** Opening SUPPLIED ENTRIES block **
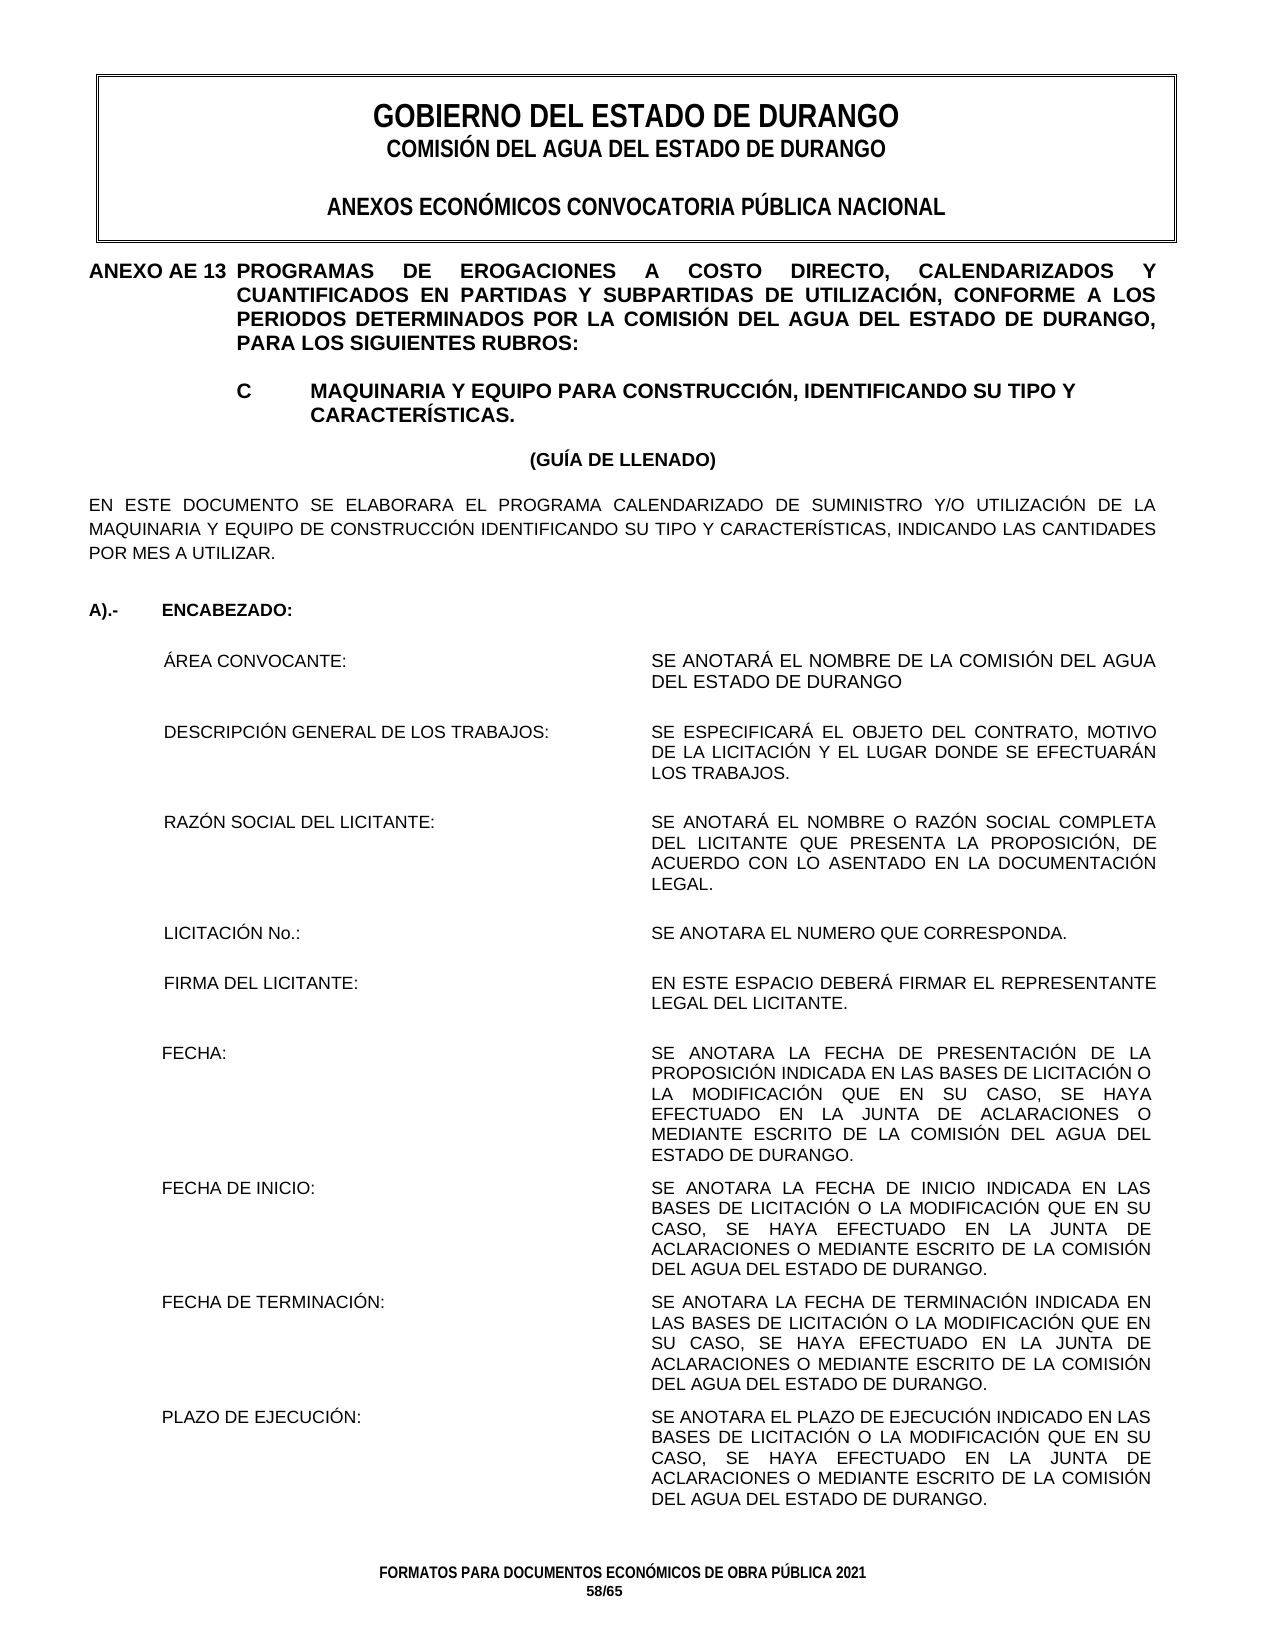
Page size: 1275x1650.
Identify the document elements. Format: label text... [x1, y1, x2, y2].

text FECHA DE INICIO: SE ANOTARA LA FECHA DE INICIO INDICADA EN LAS BASES DE LICITACIÓN O LA MODIFICACIÓN QUE EN SU CASO, SE HAYA EFECTUADO EN LA JUNTA DE ACLARACIONES O MEDIANTE ESCRITO DE LA COMISIÓN DEL AGUA DEL ESTADO DE DURANGO. [162, 1177, 1152, 1279]
text RAZÓN SOCIAL DEL LICITANTE: SE ANOTARÁ EL NOMBRE O RAZÓN SOCIAL COMPLETA DEL LICITANTE QUE PRESENTA LA PROPOSICIÓN, DE ACUERDO CON LO ASENTADO EN LA DOCUMENTACIÓN LEGAL. [164, 812, 1157, 894]
text ÁREA CONVOCANTE: SE ANOTARÁ EL NOMBRE DE LA COMISIÓN DEL AGUA DEL ESTADO DE DURANGO [164, 649, 1157, 692]
text A).- ENCABEZADO: [89, 595, 1152, 620]
text FIRMA DEL LICITANTE: EN ESTE ESPACIO DEBERÁ FIRMAR EL REPRESENTANTE LEGAL DEL LICITANTE. [164, 972, 1157, 1013]
text EN ESTE DOCUMENTO SE ELABORARA EL PROGRAMA CALENDARIZADO DE SUMINISTRO Y/O UTILIZACIÓN DE LA MAQUINARIA Y EQUIPO DE CONSTRUCCIÓN IDENTIFICANDO SU TIPO Y CARACTERÍSTICAS, INDICANDO LAS CANTIDADES POR MES A UTILIZAR. [89, 492, 1157, 564]
text LICITACIÓN No.: SE ANOTARA EL NUMERO QUE CORRESPONDA. [164, 923, 1157, 943]
text FECHA DE TERMINACIÓN: SE ANOTARA LA FECHA DE TERMINACIÓN INDICADA EN LAS BASES DE LICITACIÓN O LA MODIFICACIÓN QUE EN SU CASO, SE HAYA EFECTUADO EN LA JUNTA DE ACLARACIONES O MEDIANTE ESCRITO DE LA COMISIÓN DEL AGUA DEL ESTADO DE DURANGO. [162, 1292, 1152, 1394]
text FECHA: SE ANOTARA LA FECHA DE PRESENTACIÓN DE LA PROPOSICIÓN INDICADA EN LAS BASES DE LICITACIÓN O LA MODIFICACIÓN QUE EN SU CASO, SE HAYA EFECTUADO EN LA JUNTA DE ACLARACIONES O MEDIANTE ESCRITO DE LA COMISIÓN DEL AGUA DEL ESTADO DE DURANGO. [162, 1042, 1152, 1165]
text PLAZO DE EJECUCIÓN: SE ANOTARA EL PLAZO DE EJECUCIÓN INDICADO EN LAS BASES DE LICITACIÓN O LA MODIFICACIÓN QUE EN SU CASO, SE HAYA EFECTUADO EN LA JUNTA DE ACLARACIONES O MEDIANTE ESCRITO DE LA COMISIÓN DEL AGUA DEL ESTADO DE DURANGO. [162, 1407, 1152, 1509]
text DESCRIPCIÓN GENERAL DE LOS TRABAJOS: SE ESPECIFICARÁ EL OBJETO DEL CONTRATO, MOTIVO DE LA LICITACIÓN Y EL LUGAR DONDE SE EFECTUARÁN LOS TRABAJOS. [164, 722, 1157, 783]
** Closing SUPPLIED ENTRIES block **
▶ **WORK INSTRUCTION**:
The lines to copy are those in the records above containing the word "ESTE".

▶ **PROBLEM SOLUTION**:
text FIRMA DEL LICITANTE: EN ESTE ESPACIO DEBERÁ FIRMAR EL REPRESENTANTE LEGAL DEL LICITANTE. [164, 972, 1157, 1013]
text EN ESTE DOCUMENTO SE ELABORARA EL PROGRAMA CALENDARIZADO DE SUMINISTRO Y/O UTILIZACIÓN DE LA MAQUINARIA Y EQUIPO DE CONSTRUCCIÓN IDENTIFICANDO SU TIPO Y CARACTERÍSTICAS, INDICANDO LAS CANTIDADES POR MES A UTILIZAR. [89, 492, 1157, 564]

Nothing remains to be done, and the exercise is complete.